As more investors press claims relating to climate policy and as climate change rises up the global agenda, these kinds of cases will only increase, requiring more investor-state and commercial arbitration.

International reach

Across Europe, the landscape for multinational companies’ liability is changing, too. National and EU legislators are focusing more on ESG. Several EU regulatory initiatives aim to steer companies, including multinationals, to deliver long-term business sustainability and to address their wider impacts.

In a groundbreaking judgment in May 2021, The Hague District Court ordered Royal Dutch Shell to reduce its worldwide carbon-dioxide emissions by 45 per cent over 2019 levels by 2030. The implications of this ruling are considerable, setting a precedent for other European courts to consider claims from foreign claimants against companies’ damage abroad.

But it’s not just multinationals ending up in the dock. The Arbitration Institute of Stockholm Chamber of Commerce is handling ever more commercial disputes over green technology. Commercial greentech disputes include renewable energy, sustainable waste management, organic food production and more, relating to commercial contracts and investment treaties.

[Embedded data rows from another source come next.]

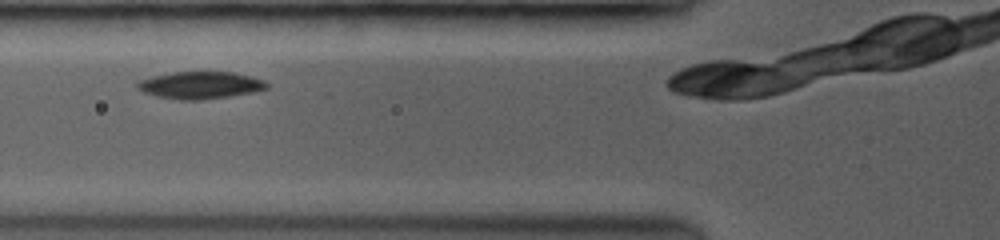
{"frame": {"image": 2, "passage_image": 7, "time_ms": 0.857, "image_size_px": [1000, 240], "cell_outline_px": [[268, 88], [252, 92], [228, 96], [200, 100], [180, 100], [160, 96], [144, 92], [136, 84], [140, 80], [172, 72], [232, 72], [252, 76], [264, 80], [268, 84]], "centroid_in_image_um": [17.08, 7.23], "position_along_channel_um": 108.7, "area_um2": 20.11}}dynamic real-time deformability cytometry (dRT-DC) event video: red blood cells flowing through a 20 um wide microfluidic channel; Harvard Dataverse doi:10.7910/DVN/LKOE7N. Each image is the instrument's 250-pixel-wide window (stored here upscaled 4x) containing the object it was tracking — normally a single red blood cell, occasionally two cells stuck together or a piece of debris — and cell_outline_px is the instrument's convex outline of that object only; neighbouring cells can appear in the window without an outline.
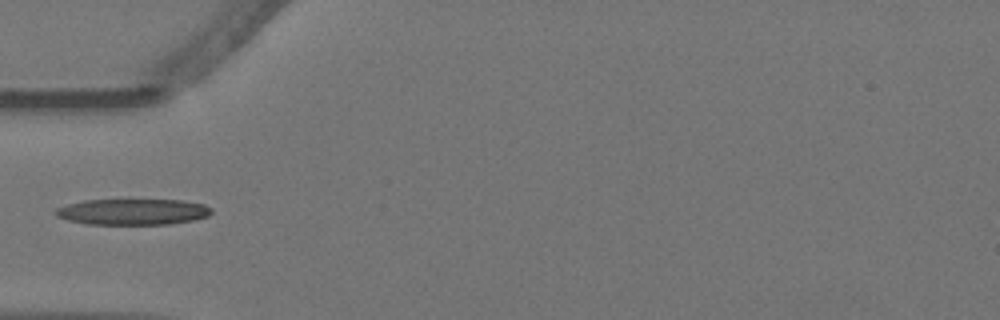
{"species": "Egyptian fruit bat (a non-hibernating species)", "species_latin": "Rousettus aegyptiacus", "temperature_condition": "warm", "stored_images_in_passage": 23, "camera_frame_rate_fps": 3000, "um_per_image_px": 0.085, "animal": {"sex": "female"}, "frame": {"image": 1, "passage_image": 1, "time_ms": 0.0, "image_size_px": [1000, 320], "cell_outline_px": [[212, 212], [208, 216], [192, 220], [168, 224], [88, 224], [68, 220], [56, 216], [56, 208], [68, 204], [84, 200], [184, 200], [204, 204], [212, 208]], "centroid_in_image_um": [11.31, 18.0], "position_along_channel_um": 73.7, "area_um2": 23.52}}
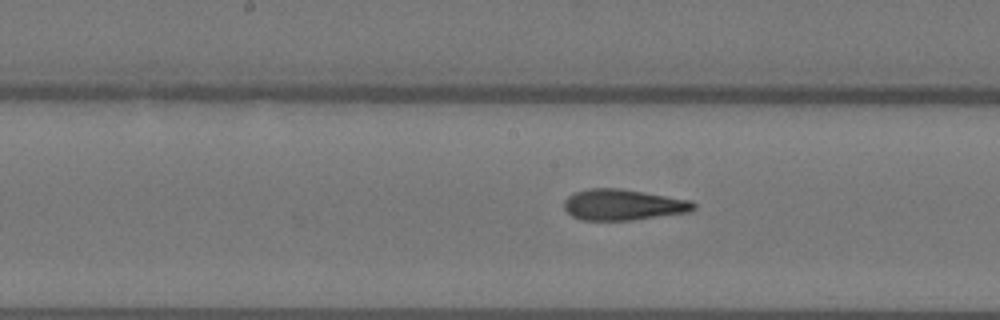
{"frame": {"image": 2, "passage_image": 11, "time_ms": 3.333, "image_size_px": [1000, 320], "cell_outline_px": [[696, 208], [688, 212], [632, 220], [580, 220], [572, 216], [564, 208], [564, 200], [568, 196], [576, 192], [588, 188], [620, 188], [692, 200], [696, 204]], "centroid_in_image_um": [52.96, 17.4], "position_along_channel_um": 195.2, "area_um2": 23.41}}
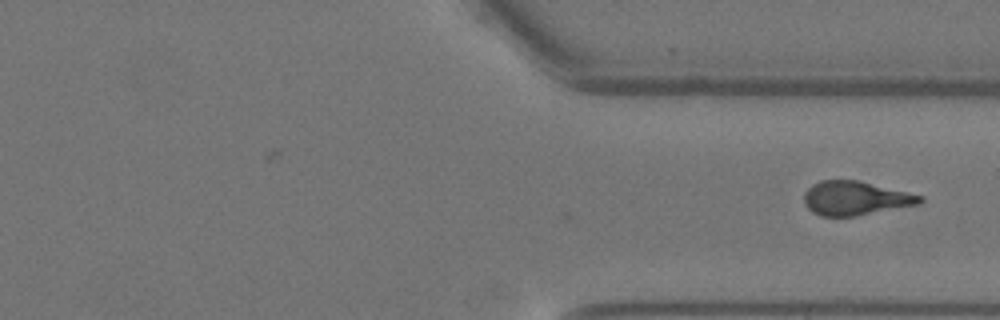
{"frame": {"image": 3, "passage_image": 23, "time_ms": 7.333, "image_size_px": [1000, 320], "cell_outline_px": [[924, 200], [920, 204], [856, 216], [820, 216], [812, 212], [804, 204], [804, 192], [812, 184], [820, 180], [856, 180], [908, 192], [924, 196]], "centroid_in_image_um": [72.7, 16.85], "position_along_channel_um": 338.7, "area_um2": 23.0}}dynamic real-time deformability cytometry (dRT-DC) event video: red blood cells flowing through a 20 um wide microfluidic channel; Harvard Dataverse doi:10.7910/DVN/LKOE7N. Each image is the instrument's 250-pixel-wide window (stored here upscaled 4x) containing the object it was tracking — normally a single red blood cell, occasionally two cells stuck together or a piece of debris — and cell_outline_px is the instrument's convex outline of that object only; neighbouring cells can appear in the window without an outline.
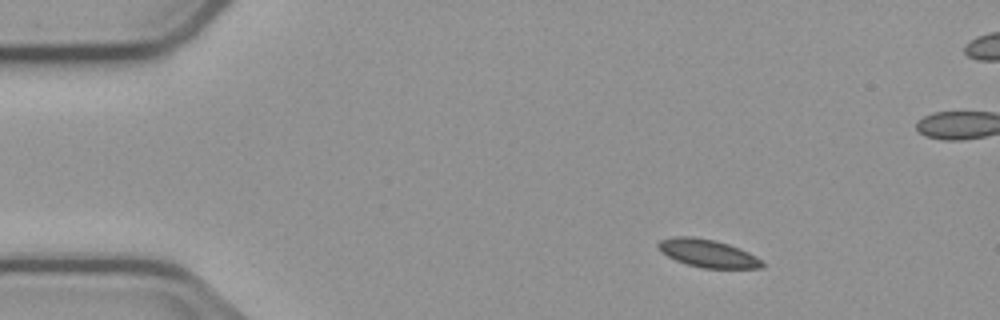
{"species": "common noctule bat (a hibernating species)", "species_latin": "Nyctalus noctula", "temperature_condition": "cold", "stored_images_in_passage": 6, "camera_frame_rate_fps": 3000, "um_per_image_px": 0.085, "animal": {"sex": "male", "body_mass_g": 23.1, "forearm_length_mm": 52.7}, "frame": {"image": 1, "passage_image": 3, "time_ms": 2.333, "image_size_px": [1000, 320], "cell_outline_px": [[764, 268], [704, 268], [688, 264], [676, 260], [660, 252], [656, 248], [656, 244], [660, 240], [676, 236], [692, 236], [712, 240], [728, 244], [740, 248], [748, 252], [760, 260], [764, 264]], "centroid_in_image_um": [60.11, 21.52], "position_along_channel_um": 24.9, "area_um2": 16.76}}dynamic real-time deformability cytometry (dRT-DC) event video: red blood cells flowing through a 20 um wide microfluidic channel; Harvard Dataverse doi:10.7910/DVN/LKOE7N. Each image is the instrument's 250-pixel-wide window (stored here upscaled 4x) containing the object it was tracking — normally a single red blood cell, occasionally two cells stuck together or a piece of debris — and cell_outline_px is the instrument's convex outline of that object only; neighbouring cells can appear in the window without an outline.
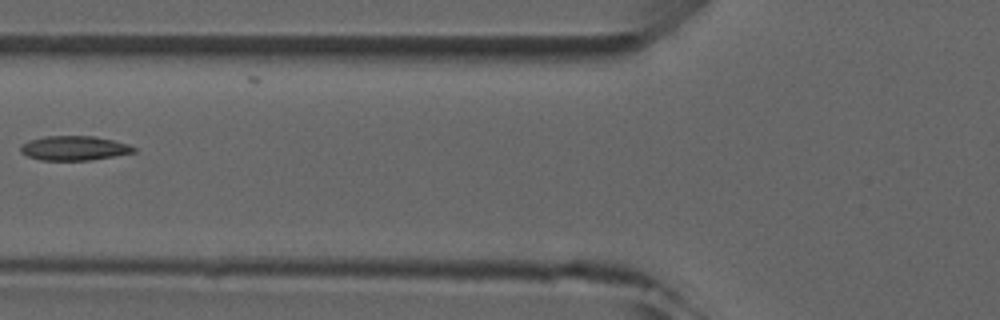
{"species": "common noctule bat (a hibernating species)", "species_latin": "Nyctalus noctula", "temperature_condition": "room temperature", "stored_images_in_passage": 2, "camera_frame_rate_fps": 3000, "um_per_image_px": 0.085, "animal": {"sex": "male", "forearm_length_mm": 52.5}, "frame": {"image": 1, "passage_image": 2, "time_ms": 1.0, "image_size_px": [1000, 320], "cell_outline_px": [[136, 152], [92, 160], [40, 160], [28, 156], [20, 152], [20, 148], [28, 140], [44, 136], [96, 136], [128, 144], [136, 148]], "centroid_in_image_um": [6.31, 12.59], "position_along_channel_um": 119.5, "area_um2": 16.13}}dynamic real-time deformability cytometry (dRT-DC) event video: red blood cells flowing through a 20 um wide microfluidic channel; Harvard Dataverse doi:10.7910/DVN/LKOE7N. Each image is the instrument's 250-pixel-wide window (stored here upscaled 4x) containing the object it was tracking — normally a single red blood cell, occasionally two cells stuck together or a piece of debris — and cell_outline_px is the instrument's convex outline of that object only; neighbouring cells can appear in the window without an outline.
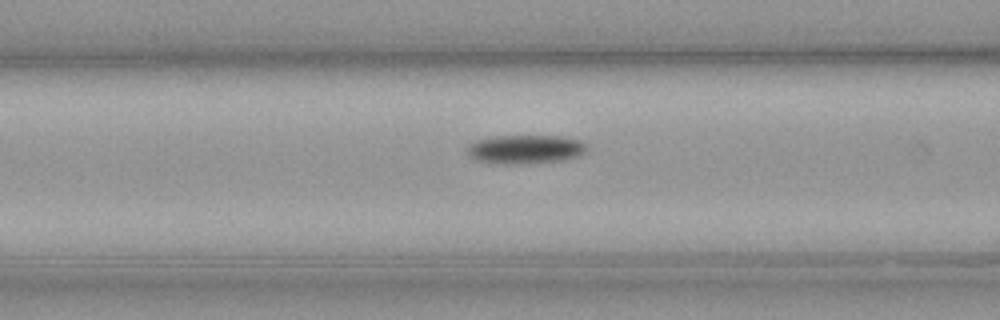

As companies and organisations enter the transition to a low-carbon economy, these cases will only increase in number. Governments and civil society are scrutinising businesses’ marketing strategy and communication for greenwash, too.

Legally speaking, “greenwashing” is when a business creates the impression that it delivers environmentally friendly products and practices when it does not – or not to the extent it claims or implies.

With ever more policy and regulation on climate change and sustainability, at home and abroad, we can expect corresponding growth in related disputes in the years to come.

National courts have set the precedent, seeking to hold governments to their climate commitments. Bodies such as the European Court of Human Rights are likely to follow in holding nations to account for damage from global warming and climate change.

And now that the UN has sanctioned climate change as a human-rights issue, we can expect to see more governments and businesses in the dock.